- Coast Guard Air Station Barbers Point emblem
- Active: 1965 to present
- Country: United States
- Branch: United States Coast Guard
- Type: Air Station
- Role: Search and Rescue
- Size: 200 active personnel

Commanders
- Commanding Officer: Capt. Maurice D. Murphy

Aircraft flown
- Helicopter: MH-65E
- Patrol: HC-130J

= Coast Guard Air Station Barbers Point =

US Coast Guard Air Station in Kapolei, Hawaii

Coast Guard Air Station Barbers Point is an air station of the United States Coast Guard located approximately 13½ miles west of Honolulu, at the Kalaeloa Airport, on the Hawaiian island of Oahu. Initially the Coast Guard established a base on the Hawaiian Archipelago in 1945, with a pair of PBY-5 Catalinas and one Grumman G-21 Goose. The air unit maintained supervision for the windward side of Oahu. In 1949 the Command moved to Naval Air Station Barbers Point, and in 1965 the unit received its current designation of Coast Guard Air Station Barbers Point. For 24 years the Sikorsky HH-52 Seaguard was the primary search-and-rescue helicopter, unit 1987 when it was retired and replaced with the Aérospatiale HH-65 Dolphin. The fixed wing component has consisted of various models of the C-130 Hercules which have been assigned to the unit since 1959. Currently, AIRSTA Barbers Point has four HC-130J Super Hercules in use, configured primarily as a long-range search and rescue, maritime law enforcement, and logistical support aircraft. It has the ability to airdrop rescue equipment to survivors at sea or on land. It can take off and land on short, unprepared airfields.

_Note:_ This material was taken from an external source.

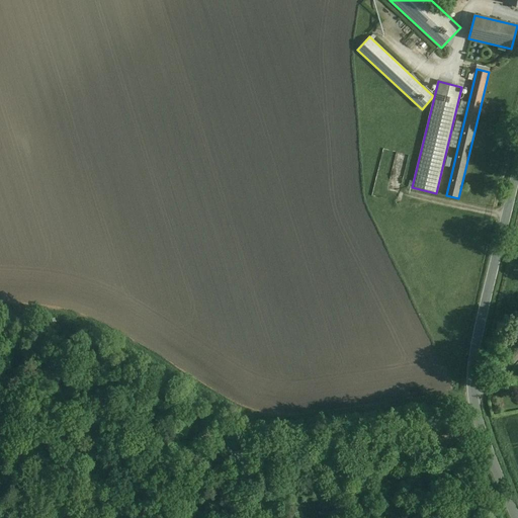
All buildings are outlined.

Today 250 officers and enlisted personnel maintain a continuous service for the Fourteenth Coast Guard District. Duties include aviation mission support for Search and Rescue, Marine Environmental Protection, Maritime Law Enforcement and Aids to Navigation. Since 1979, the unit has been awarded two Coast Guard Unit Commendations and four Coast Guard Meritorious Unit Commendations for exemplary service.